Пастер был самым молодым учеником в коллеже Арбуа, но ему страшно хотелось сделаться помощником учителя; у него была страсть учить других мальчиков и в особенности перегонять их в знаниях. Ему еще не исполнилось и двадцати лет, как он получил место младшего преподавателя в коллеже в Безансоне и работал там с дьявольским усердием, уверяя, что нет на свете более трудной работы. Он писал длинные вдохновенные письма своим сестрам, в которых поучал их:
«Желание — это великая вещь, дорогие сестры. Ибо за Желанием всегда следует Действие и Труд, а Труд почти всегда сопровождается Успехом. Эти три вещи — Труд, Желание и Успех — наполняют всю человеческую жизнь. Желание открывает ворота блестящему и радостному Успеху; Труд проходит через эти ворота и в конце своего пути встречается с Успехом, который его венчает...»

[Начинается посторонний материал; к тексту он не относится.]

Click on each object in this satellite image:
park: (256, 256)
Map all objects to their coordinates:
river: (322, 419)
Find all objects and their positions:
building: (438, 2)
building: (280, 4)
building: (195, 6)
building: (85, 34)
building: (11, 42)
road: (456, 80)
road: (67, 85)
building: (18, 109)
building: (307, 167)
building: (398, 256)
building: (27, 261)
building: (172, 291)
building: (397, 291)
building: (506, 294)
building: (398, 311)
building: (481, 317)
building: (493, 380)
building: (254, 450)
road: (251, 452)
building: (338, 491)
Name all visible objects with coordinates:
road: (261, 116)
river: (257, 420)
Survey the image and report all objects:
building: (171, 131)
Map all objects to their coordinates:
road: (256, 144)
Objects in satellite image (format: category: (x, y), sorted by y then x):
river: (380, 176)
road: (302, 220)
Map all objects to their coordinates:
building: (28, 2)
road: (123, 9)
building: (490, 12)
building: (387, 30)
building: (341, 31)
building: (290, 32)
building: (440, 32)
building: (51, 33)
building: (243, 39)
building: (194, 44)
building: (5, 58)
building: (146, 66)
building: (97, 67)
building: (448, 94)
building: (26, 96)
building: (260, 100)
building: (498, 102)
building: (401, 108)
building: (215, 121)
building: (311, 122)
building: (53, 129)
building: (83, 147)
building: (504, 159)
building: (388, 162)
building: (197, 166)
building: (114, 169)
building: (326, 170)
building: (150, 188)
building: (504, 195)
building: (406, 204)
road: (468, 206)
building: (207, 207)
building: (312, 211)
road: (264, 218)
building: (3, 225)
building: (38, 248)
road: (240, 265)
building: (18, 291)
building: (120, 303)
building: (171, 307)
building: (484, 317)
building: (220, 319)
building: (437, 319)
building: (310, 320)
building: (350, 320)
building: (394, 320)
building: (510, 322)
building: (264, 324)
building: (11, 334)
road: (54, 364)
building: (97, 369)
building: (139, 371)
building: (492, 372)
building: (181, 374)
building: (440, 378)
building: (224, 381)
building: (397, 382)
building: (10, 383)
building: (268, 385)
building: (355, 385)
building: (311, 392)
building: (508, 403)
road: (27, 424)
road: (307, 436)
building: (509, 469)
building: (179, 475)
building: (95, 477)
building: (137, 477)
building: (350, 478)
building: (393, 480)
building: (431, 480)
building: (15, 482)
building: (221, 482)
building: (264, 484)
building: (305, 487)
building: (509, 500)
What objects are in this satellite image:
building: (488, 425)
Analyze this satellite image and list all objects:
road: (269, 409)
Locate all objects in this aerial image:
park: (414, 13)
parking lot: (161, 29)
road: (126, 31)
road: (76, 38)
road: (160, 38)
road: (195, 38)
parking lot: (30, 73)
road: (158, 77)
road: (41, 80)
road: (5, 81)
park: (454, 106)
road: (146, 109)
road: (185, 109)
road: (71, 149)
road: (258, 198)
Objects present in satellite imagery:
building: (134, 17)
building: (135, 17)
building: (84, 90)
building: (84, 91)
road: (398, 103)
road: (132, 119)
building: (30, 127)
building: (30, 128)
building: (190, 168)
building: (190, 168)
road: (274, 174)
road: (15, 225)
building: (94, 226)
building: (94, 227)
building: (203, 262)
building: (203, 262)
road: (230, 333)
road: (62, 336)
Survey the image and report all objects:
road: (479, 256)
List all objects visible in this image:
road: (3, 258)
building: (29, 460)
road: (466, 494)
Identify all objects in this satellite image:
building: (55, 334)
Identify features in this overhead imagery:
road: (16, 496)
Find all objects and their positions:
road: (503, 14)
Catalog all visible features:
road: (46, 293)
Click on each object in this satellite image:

Затем отец отправил его в Нормальную школу [27]в Париж, и там он уже приготовился было к великим делам, как вдруг ужасная тоска по родине погнала его назад, на двор кожевни, и он вернулся в Арбуа, оставив на время свои гордые планы. В следующем году он отправился в ту же школу в Париж и на этот раз в ней остался. В один прекрасный день он весь в слезах вышел из лекционного зала химика Дюма.
– Какая великая вещь химия, — бормотал он про себя, — и как восхитительны слава и популярность Дюма!
Он уже тогда чувствовал, что сделается великим химиком; серые и туманные улицы Латинского квартала расплывались в огромный беспорядочный мир, который могла спасти одна только химия.
Хотя он и забросил уже свое рисование, но в душе оставался художником.
Вскоре он приступил к своим первым, неуверенным еще опытам со всякими зловонными веществами и разноцветными растворами в стеклянных пробирках. Его близкому другу Шаппюи, студенту философии, приходилось часами выслушивать лекции Пастера о кристаллах виннокаменной кислоты, и при этом Пастер говорил ему:
– Ах, Шаппюи, как досадно, что ты не химик!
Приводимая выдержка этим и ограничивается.